Obsesif Kompulsif Bozukluğu Olan Hastalarda Kendini Damgalama ve Tedavi Etkinliği
Obsesif kompulsif bozukluk (OKB), bir bireyin işlevselliğini ve yaşam kalitesini olumsuz etkileyen yaygın bir ruhsal bozukluktur.
Obsesyonlar bireylerin müdahaleci ve istenmeyen olarak algıladıkları tekrarlayan düşünceler, imgeler ve dürtülerdir. Kompulsiyonlar, davranışsal olduğu kadar bilişsel de olabilen obsesyonlara yanıt olarak gerçekleştirilen tekrarlayan eylemlerdir.
OKB’si olan hastalar genellikle onlara sahip oldukları için utanç ve suçluluk hissederler. Özellikle toplum içinde göze çarpan kompulsiyonlar olduğu zaman, içgörüsü iyi olan hastalar davranışlarından utanç duyabilir ve etiketlenmekten korkabilirler.
OKB’li bireylerin tedaviye başlangıcı ortalama 10 yıl olduğu için genellikle kronik bir seyir izler.

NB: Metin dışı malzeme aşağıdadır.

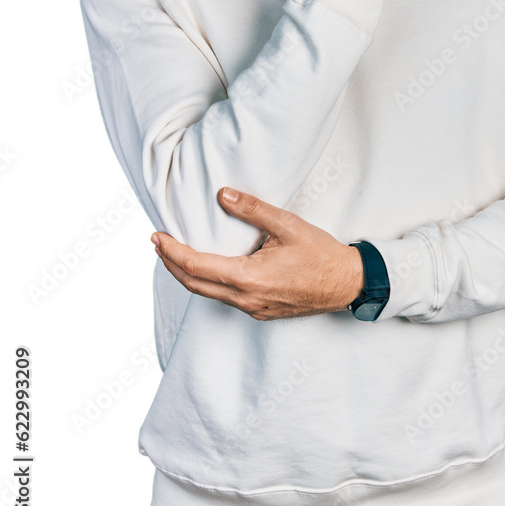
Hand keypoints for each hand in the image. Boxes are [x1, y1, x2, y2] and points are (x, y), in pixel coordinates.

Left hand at [150, 188, 364, 320]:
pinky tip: (207, 268)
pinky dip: (206, 282)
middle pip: (194, 283)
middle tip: (157, 243)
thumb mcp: (288, 224)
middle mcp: (245, 298)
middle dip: (170, 263)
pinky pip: (224, 298)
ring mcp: (252, 308)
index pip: (195, 266)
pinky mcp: (259, 311)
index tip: (157, 236)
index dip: (171, 251)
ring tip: (174, 254)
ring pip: (207, 293)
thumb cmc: (321, 254)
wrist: (346, 284)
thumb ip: (252, 209)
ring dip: (187, 274)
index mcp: (248, 277)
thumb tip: (221, 195)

Bu gecikmenin önemli nedeni, semptomlarla birlikte gelen utanç, yargılanma ve damgalanma korkusudur.
Farmakoterapi ile tedavi edilen hastaların %70 kadarı, semptomlarda önemli bir rahatlama yaşarken, sadece %25 ila 47’si remisyona ulaşır. Tercih edilen psikoterapötik yöntem bilişsel davranışçı terapidir (BDT). Özellikle maruz kalma ve yanıt önleme (ERP), hastaların %52’sinde remisyona yol açar.
Tedavi sonucunu etkileyen birkaç ana faktör vardır. OKB’nin daha düşük başlangıç şiddeti, depresif semptomlar, bozukluğun kısa süresi veya bir kişilik bozukluğunun olmaması gibi klinik özellikler, OKB hastalarında BDT’ye daha iyi yanıt verileceğini öngörür. Daha yüksek anksiyete şiddeti ise daha kötü tedavi sonuçlarını öngörüyor.
Kendini Damgalama
Tedavi sonuçlarında önemli bir rol oynayabilecek bir başka faktör de kendini damgalamadır. Kendini damgalama, sosyal olarak damgalanmış bireyin, durumuyla ilgili toplumsal önyargıların farkına varması, onlarla hemfikir olması ve bunları kendisine uyguladığı bir süreci temsil eder.
Tepki olarak, giderek moralsiz, umutsuz ve çaresiz hissederler. Kendini damgalama, depresif ve anksiyete bozukluğu olan, şiddetli OKB semptomlarına sahip hastalarda daha yüksek anksiyete, depresyon semptomlarıyla ilişkilendirilmiştir.
Deres ve arkadaşlarının yaptığı bir çalışmada, yatarak tedavi gören ve kendini damgalama oranı yüksek olan hastalar, psikoterapide daha düşük katılım ve işbirliği göstermiştir. Kendini damgalama ayrıca anksiyete bozukluğu olan hastalarda ve kombine tedavi gören unipolar depresyon hastalarında daha kötü tedavi sonuçlarını öngörmüştür. Kendini damgalama, OKB’li hastalarda ilaç uyumunun azalmasının bir göstergesi olarak tanımlanmıştır.
KAYNAK:
– Ociskova, M., Prasko, J., Vanek, J., Holubova, M., Hodny, F., Latalova, K., … & Nesnidal, V. (2021). Self-Stigma and Treatment Effectiveness in Patients with SSRI Non-Responsive Obsessive-Compulsive Disorder. Psychology Research and Behavior Management, 14, 85-97.